Please copy out every line in the entries that includes the word "linejoin".
··· Extracted information
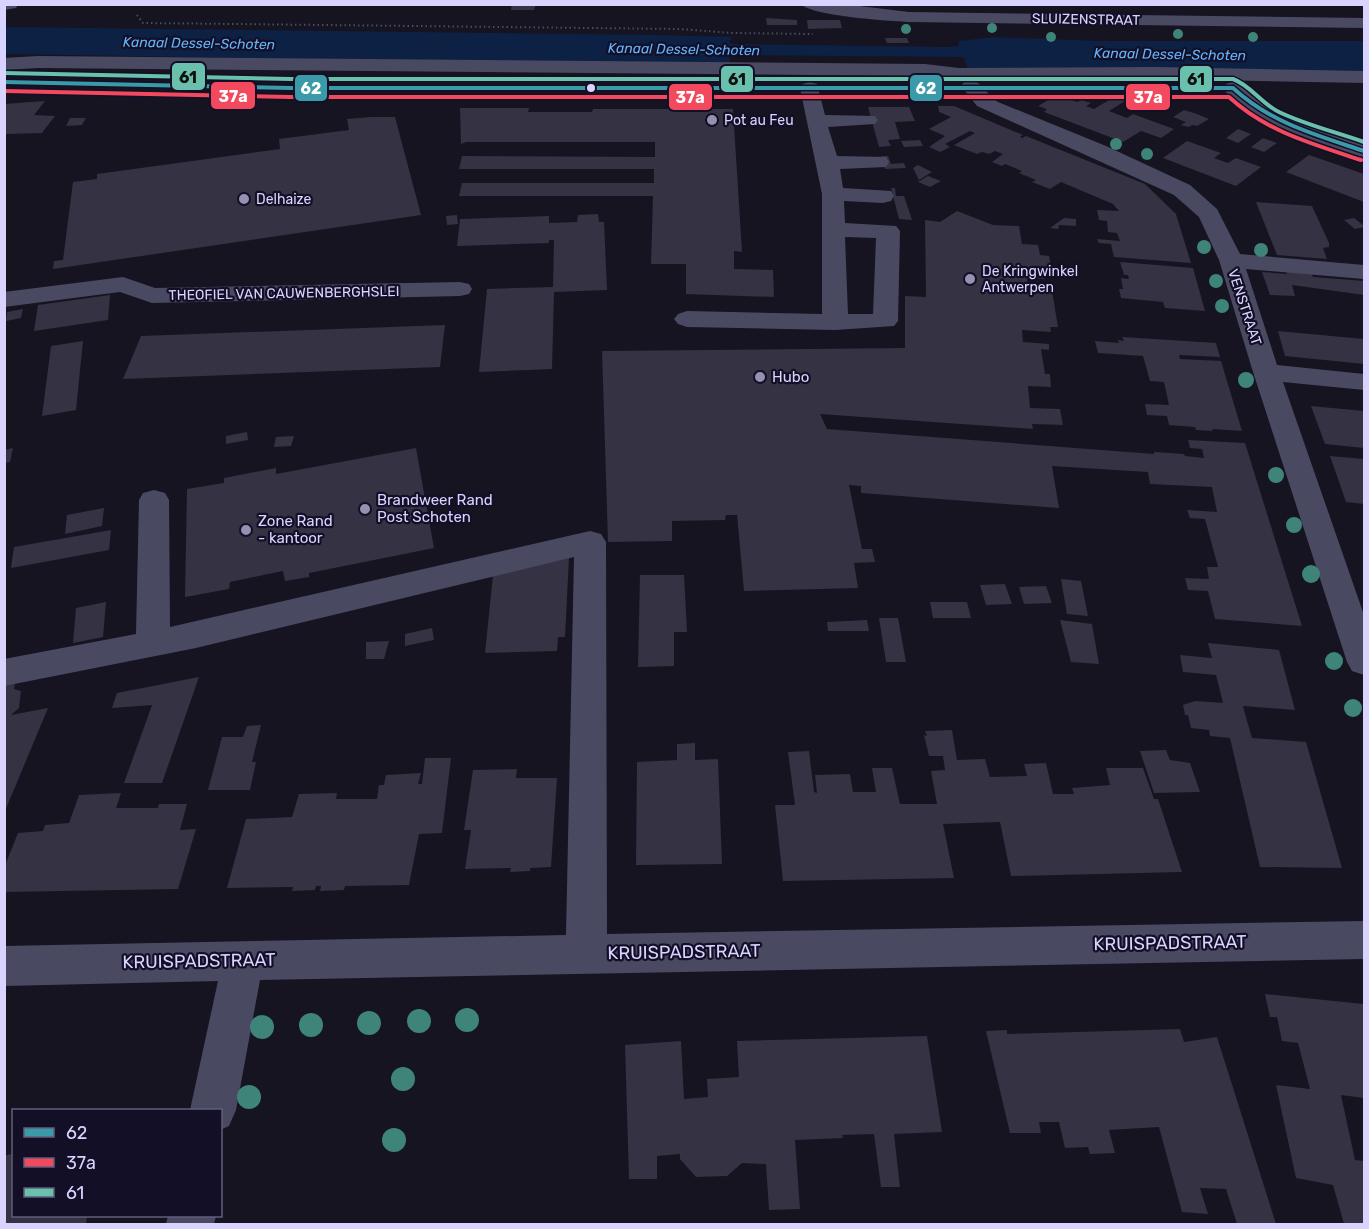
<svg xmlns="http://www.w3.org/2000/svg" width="1369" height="1229" font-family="Rubik,sans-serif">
  <rect width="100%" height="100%" fill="#161421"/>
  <path fill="#0d2144" d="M5 27 655 35 732 37 729 42 731 44 951 47 959 46V41L994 37 1099 41H1364V72L968 70 964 58 961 57 733 55 730 56 729 63 690 65 5 54Z"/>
  <path fill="#343243" d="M512 4H536L534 10H511Z
    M766 18 797 20V25H767Z
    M807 20H840L842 28 808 29Z
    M885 38H907L909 43H887Z
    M1057 95 1077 102 1081 100 1091 103 1086 106 1094 109 1116 96H1133L1109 111 1127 118 1133 114 1174 129 1161 138 1141 131 1123 142 1044 112 1047 109 1038 106Z
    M45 101 34 115 55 116 42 133 7 134 4 136V104Z
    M938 106H954L1023 135 1020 137 1022 138 1026 136 1145 184 1176 214 1191 263 1114 257 1111 244 1099 243 1097 239 1120 241 1117 233 1108 232 1107 221 1099 220 1097 210 1119 211 1113 204 1061 182 1050 189 1032 182 1036 180 1019 173 1022 171 1005 164 1002 166 992 162 1003 154 995 151 989 154 982 152 977 154 954 145 975 133 970 131 945 144 950 147 940 152 929 147 945 136 929 129 951 117 939 112Z
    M868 107H909L915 121 895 122 900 139 888 140 891 146 879 147Z
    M460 108H529L528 112H592L593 109H733L742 252 734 251V269L773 270 774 297 686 294V264H651L653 196H459L462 183H654V169H459L462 156 655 157V142H466L461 144Z
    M1184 110 1197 114 1209 119 1197 126 1193 125 1188 127 1181 125 1186 122 1173 117Z
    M371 117H395L421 215 53 269 54 261 63 260 73 182 97 179V174L280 149 279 139 349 130 347 119Z
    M70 118H86L82 125 66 126Z
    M1238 129 1251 134 1238 143 1226 138Z
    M1263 138 1277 143 1264 152 1251 147Z
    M920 140 923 146 904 147 901 141Z
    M1187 141 1221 153 1214 158 1228 163 1236 158 1261 167 1236 186 1163 158Z
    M1309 155 1364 174V202L1286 172Z
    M881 156H888L891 164 904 163 906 168 885 169Z
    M918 165 932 172 919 180 913 168Z
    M928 176 941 181 930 187 918 182Z
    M891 188H895L896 196H904L912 220 899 219Z
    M1256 202 1312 206 1329 243V247L1323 248 1327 259 1277 255Z
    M957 211 993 225 1019 226 1022 244 1038 245 1040 255 1049 256 1052 271 1044 270 1045 279 1027 278 1028 287H1032L1031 284 1051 285 1058 327H1050L1051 332 1022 330 1023 342 1049 344V350L1041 349 1045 374H1050L1051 387 1028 386 1030 408 1060 409 1063 425 1032 424 1033 429 820 414 827 429 1154 454V452L1184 454 1185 456 1204 458 1202 449 1190 448 1188 440 1245 443 1302 626 1215 619 1208 591 1188 590 1185 578 1209 579 1207 567H1218L1205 519 1190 518 1187 510 1217 512 1212 487 1150 484 1148 472 1052 466 1059 508 861 493V486L849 485 862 549H872L875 562 854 563 858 588 744 591 737 515H726L725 520 672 521V541L608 542 602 351 905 348V296L926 297 925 220 940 222Z
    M598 214 599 222H604L607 290 554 292 552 369 479 372 487 289 553 287 554 240H549V243L457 246 460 219 549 216V223L577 222 578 215Z
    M457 215 458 224 447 225 446 216Z
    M1064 218 1076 219V226L1059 225 1058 229 1050 228Z
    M1354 218 1364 226V227L1355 229 1344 220Z
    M1120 262 1193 268 1205 311 1165 308 1163 302 1121 298 1119 289H1123L1121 278 1129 279 1128 275H1124Z
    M1286 271 1311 272 1313 277 1364 281V295L1292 285 1295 296 1270 295 1262 272 1287 274Z
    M110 295 108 320 34 331 38 305Z
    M23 309 21 318 6 321 7 312Z
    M445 325 440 367 123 379 141 336Z
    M1278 331 1364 339V364L1285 356Z
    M1122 337 1216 343 1220 357 1179 355 1180 359 1221 361 1242 431 1212 429 1213 431 1196 430 1195 427 1169 425 1167 416 1147 415 1145 404 1169 405 1164 382 1150 381 1143 356 1098 353 1095 341 1119 343 1118 340 1124 341Z
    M83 341 76 410 42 416 51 346Z
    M1311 406 1364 411V448L1325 444Z
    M247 432 248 440 226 444V436Z
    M294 436 291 446 274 447 276 437Z
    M13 448 10 462 4 463V450Z
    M416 448 434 548 309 573V577L285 581 283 571 230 582 229 589 185 597 187 489 224 483V478L276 468V474Z
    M1330 456 1364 459V504L1346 502Z
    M104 508 102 526 65 534 67 515Z
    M111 530 109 550 11 568 14 547Z
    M569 558 565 637H558L557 651 485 653 493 575Z
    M640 575H684L687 632H674V666L638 667Z
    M1061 579 1081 581 1088 616 1067 614Z
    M1005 584 1012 604 986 605 980 585Z
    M1046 586 1052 603 1024 604 1019 587Z
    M106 602 103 637 73 643 76 608Z
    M930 602H967L971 618H933Z
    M879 618H898L906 662H886Z
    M867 620 869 631H828L827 622Z
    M1060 620 1092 624 1099 664 1071 662Z
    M432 628 434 640 405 646V634Z
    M389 641 384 659H366V642Z
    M1208 643 1279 650 1295 710 1243 706 1247 721 1252 738 1306 742 1342 868 1260 867 1230 738 1210 736 1209 730 1191 728 1188 715H1185L1183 705 1195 701 1223 703 1216 675 1183 672 1180 655 1212 658Z
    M199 677 162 783H124L152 705 112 708 117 693Z
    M15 682 14 689 21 691 19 708 11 715 48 708 5 811 4 684Z
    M261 725 252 762H256L250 790H208L222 737H243L247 726Z
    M952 730 957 760 985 759 990 777 1027 776 1024 764 1046 763 1053 794H1074L1072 788 1110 785 1106 768H1143L1154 799H1158L1182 872 1011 876 1000 822 943 824 954 878 783 881 775 805H795L788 752 809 751 814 792 817 793 815 775 850 774 853 792H876L872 768H892L900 804H937L931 771 945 770 943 756H929L924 735 927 736 925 731Z
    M695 743V760L718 759 722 864 636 865 637 762 677 760V744Z
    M1166 750 1170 760 1190 763 1200 792 1154 793 1140 751Z
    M425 758H451L442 833 419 834 409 885 345 886 344 890 320 891 321 886H316L315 890 292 891 293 887 227 888 246 819 292 817 299 794 337 793 336 799H377L379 785H384L386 775 421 773 418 784H422Z
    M517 769 516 778H557L551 867 530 868V871L510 872 511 868 465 869 471 830H464L473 770Z
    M121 793 116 808H158L159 804H187L180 830 196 829 178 889 4 892V868L18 833 43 831 45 825 69 823 79 795Z
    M1265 994 1364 1004V1098L1341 1095 1355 1160 1364 1161V1224H1344L1333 1185 1296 1178 1276 1085 1310 1089 1298 1043 1282 1041 1277 1017H1270Z
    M1180 1029 1184 1042 1217 1037 1276 1224H1237L1226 1189 1200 1188 1208 1214 1182 1212 1159 1127 1109 1130 1115 1153 1090 1154 1088 1147 1065 1148 1059 1122H1039L1041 1133H1010L986 1031 1007 1030V1034Z
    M927 1036 942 1132 894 1134 900 1187H881L874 1134 842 1135 843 1138 795 1140 800 1209 769 1210 766 1164 742 1163 727 1176 696 1177 680 1159V1154L657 1156V1179H629L625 1045 681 1041 684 1099 708 1097 707 1079 739 1077 737 1041Z
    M14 1153V1216H87L86 1224H4V1156Z"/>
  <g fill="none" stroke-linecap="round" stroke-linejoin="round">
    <path stroke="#44505f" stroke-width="2" stroke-dasharray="1.5 3" stroke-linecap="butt" d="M137 15 143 23 680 29 732 33 813 34"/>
    <path fill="#4a4962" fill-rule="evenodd" d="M4 4H18L16 8 4 10Z
      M801 4H843L909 12 1364 18V28L909 22C890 21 811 16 801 4Z
      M38 56 925 64 959 68 1157 67 1364 71V83L1157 79 959 80 925 76 38 68 4 70V58Z
      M971 80C983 83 988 96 998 102L1106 146 1190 185 1217 209 1240 254 1364 265V279L1246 269 1277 365 1364 374V390L1283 382 1364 615V675L1352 671 1347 662 1253 372 1219 260 1199 217 1174 195 977 106 961 86 964 82Z
      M810 82 817 84 825 115 875 116 878 120 875 124 828 127 837 156 886 157 889 162 886 167 840 169 843 188 891 191 894 196 891 201 883 203 844 201 845 223 896 226 900 231 898 321 894 326 835 330 687 327 678 324 674 319 678 314 687 311 822 314V194L800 88 803 84ZM845 237 876 238 873 314H848Z
      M1233 82 1240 84 1252 96 1283 115 1364 144V157C1324 149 1247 123 1223 88L1226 84Z
      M123 277 155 288 460 282 469 284 472 289 469 294 460 296 152 303 120 292 4 307V292Z
      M154 490 165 493 169 500 170 627 590 531 601 534 606 542 607 934 1364 921V959L260 980 236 1110 229 1126 220 1130V1110H190L218 981 4 986V946L566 935 574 557 196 648 4 686V659L136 634 139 500 143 493Z
      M168 1216H216L214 1224H166Z"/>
    <g stroke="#130f26" stroke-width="7">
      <path id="bus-1" d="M4 82 291 88H1233
        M1233 88C1271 123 1316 135 1364 151"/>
    </g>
    <g stroke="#130f26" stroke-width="7">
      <path id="bus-2" d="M4 91 291 97H1229C1267 132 1313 144 1361 160"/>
    </g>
    <g stroke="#130f26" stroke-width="7">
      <path id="bus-3" d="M4 73 291 79H1233C1250 85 1262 104 1279 112 1306 125 1336 132 1364 142"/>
    </g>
    <use href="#bus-1" stroke="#3a9aa8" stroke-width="4"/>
    <use href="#bus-2" stroke="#f3495e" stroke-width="4"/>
    <use href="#bus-3" stroke="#69c0ac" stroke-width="4"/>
  </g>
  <g fill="#3e8478">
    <circle cx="992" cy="28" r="5"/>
    <circle cx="906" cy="29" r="5"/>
    <circle cx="1178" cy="34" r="5"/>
    <circle cx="1051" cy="37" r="5"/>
    <circle cx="1253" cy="37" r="5"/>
    <circle cx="1116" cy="144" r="6"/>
    <circle cx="1147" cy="154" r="6"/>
    <circle cx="1204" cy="247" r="7"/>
    <circle cx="1261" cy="250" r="7"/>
    <circle cx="1216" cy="281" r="7"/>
    <circle cx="1222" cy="306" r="7"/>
    <circle cx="1246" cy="380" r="8"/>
    <circle cx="1276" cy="475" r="8"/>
    <circle cx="1294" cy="525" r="8"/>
    <circle cx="1311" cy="574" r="9"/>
    <circle cx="1334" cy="661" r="9"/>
    <circle cx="1353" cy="708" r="9"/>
    <circle cx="467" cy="1020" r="12"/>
    <circle cx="419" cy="1021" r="12"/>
    <circle cx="369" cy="1023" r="12"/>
    <circle cx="311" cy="1025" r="12"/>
    <circle cx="262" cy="1027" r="12"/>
    <circle cx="403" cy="1079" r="12"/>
    <circle cx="249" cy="1097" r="12"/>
    <circle cx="394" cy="1140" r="12"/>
  </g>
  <circle fill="#d9d4ff" stroke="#130f26" stroke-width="2" cx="591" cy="88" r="5"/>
  <g fill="#9591b1" stroke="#130f26" stroke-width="2">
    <circle cx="712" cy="120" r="6"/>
    <circle cx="244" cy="199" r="6"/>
    <circle cx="970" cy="279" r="6"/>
    <circle cx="760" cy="377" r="6"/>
    <circle cx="365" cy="509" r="6"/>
    <circle cx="246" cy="530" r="6"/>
  </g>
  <g text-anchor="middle" stroke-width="4.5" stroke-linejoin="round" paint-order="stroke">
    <g font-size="14" fill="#d9d4ff" stroke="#130f26">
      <text transform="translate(1086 19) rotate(1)" y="5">SLUIZENSTRAAT</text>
      <text transform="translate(284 293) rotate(-1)" y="5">THEOFIEL VAN CAUWENBERGHSLEI</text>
      <text transform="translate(1245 307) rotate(72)" y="5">VENSTRAAT</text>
    </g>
    <g font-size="14" font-style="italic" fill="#62b6ff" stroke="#130f26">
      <text transform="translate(199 43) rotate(1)" y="5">Kanaal Dessel-Schoten</text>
      <text transform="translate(684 49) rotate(1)" y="5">Kanaal Dessel-Schoten</text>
      <text transform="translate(1170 54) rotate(1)" y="5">Kanaal Dessel-Schoten</text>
    </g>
    <g font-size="14" fill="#d9d4ff" stroke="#130f26" text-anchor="start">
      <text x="724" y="125">Pot au Feu</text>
      <text x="256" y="204">Delhaize</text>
      <text x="982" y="276">De Kringwinkel<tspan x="982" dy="16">Antwerpen</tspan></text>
    </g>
    <g font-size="15" fill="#d9d4ff" stroke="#130f26" text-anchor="start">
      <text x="772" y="382">Hubo</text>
      <text x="377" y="505">Brandweer Rand<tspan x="377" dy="17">Post Schoten</tspan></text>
      <text x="258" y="526">Zone Rand<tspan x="258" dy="17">- kantoor</tspan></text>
    </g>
    <g font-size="18" fill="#d9d4ff" stroke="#130f26">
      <text transform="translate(1170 943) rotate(-1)" y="6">KRUISPADSTRAAT</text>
      <text transform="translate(684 952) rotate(-1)" y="6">KRUISPADSTRAAT</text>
      <text transform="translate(199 961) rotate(-1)" y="6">KRUISPADSTRAAT</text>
    </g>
  </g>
  <g stroke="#130f26" stroke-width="2">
    <rect x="171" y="62" width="35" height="29" rx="6" fill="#69c0ac"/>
    <rect x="720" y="65" width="34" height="28" rx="6" fill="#69c0ac"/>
    <rect x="1179" y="65" width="34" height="28" rx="6" fill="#69c0ac"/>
    <rect x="294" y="74" width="34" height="28" rx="6" fill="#3a9aa8"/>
    <rect x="909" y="74" width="34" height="28" rx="6" fill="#3a9aa8"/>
    <rect x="210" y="81" width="46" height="29" rx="6" fill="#f3495e"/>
    <rect x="668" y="83" width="45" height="28" rx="6" fill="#f3495e"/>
    <rect x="1125" y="83" width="46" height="28" rx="6" fill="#f3495e"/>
  </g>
  <g font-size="16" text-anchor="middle" font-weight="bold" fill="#fff">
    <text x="311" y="94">62</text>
    <text x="926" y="94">62</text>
    <text x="233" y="102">37a</text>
    <text x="690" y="103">37a</text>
    <text x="1148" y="103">37a</text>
  </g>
  <g font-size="16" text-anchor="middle" font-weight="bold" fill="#111">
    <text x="188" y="83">61</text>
    <text x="737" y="85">61</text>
    <text x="1196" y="85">61</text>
  </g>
  <rect width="1369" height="1229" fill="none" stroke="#d9d4ff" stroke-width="12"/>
  <rect x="12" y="1109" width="210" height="108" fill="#130f26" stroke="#625e7d" stroke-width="1.5"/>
  <rect x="24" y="1128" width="30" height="9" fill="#3a9aa8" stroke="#625e7d" stroke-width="1.5"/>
  <text x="66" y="1139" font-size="18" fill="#d9d4ff">62</text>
  <rect x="24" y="1158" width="30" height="9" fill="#f3495e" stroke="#625e7d" stroke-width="1.5"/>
  <text x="66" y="1169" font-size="18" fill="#d9d4ff">37a</text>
  <rect x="24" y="1188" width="30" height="9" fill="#69c0ac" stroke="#625e7d" stroke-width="1.5"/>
  <text x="66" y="1199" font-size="18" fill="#d9d4ff">61</text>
</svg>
······
### Solution to this exercise:
  <g fill="none" stroke-linecap="round" stroke-linejoin="round">
  <g text-anchor="middle" stroke-width="4.5" stroke-linejoin="round" paint-order="stroke">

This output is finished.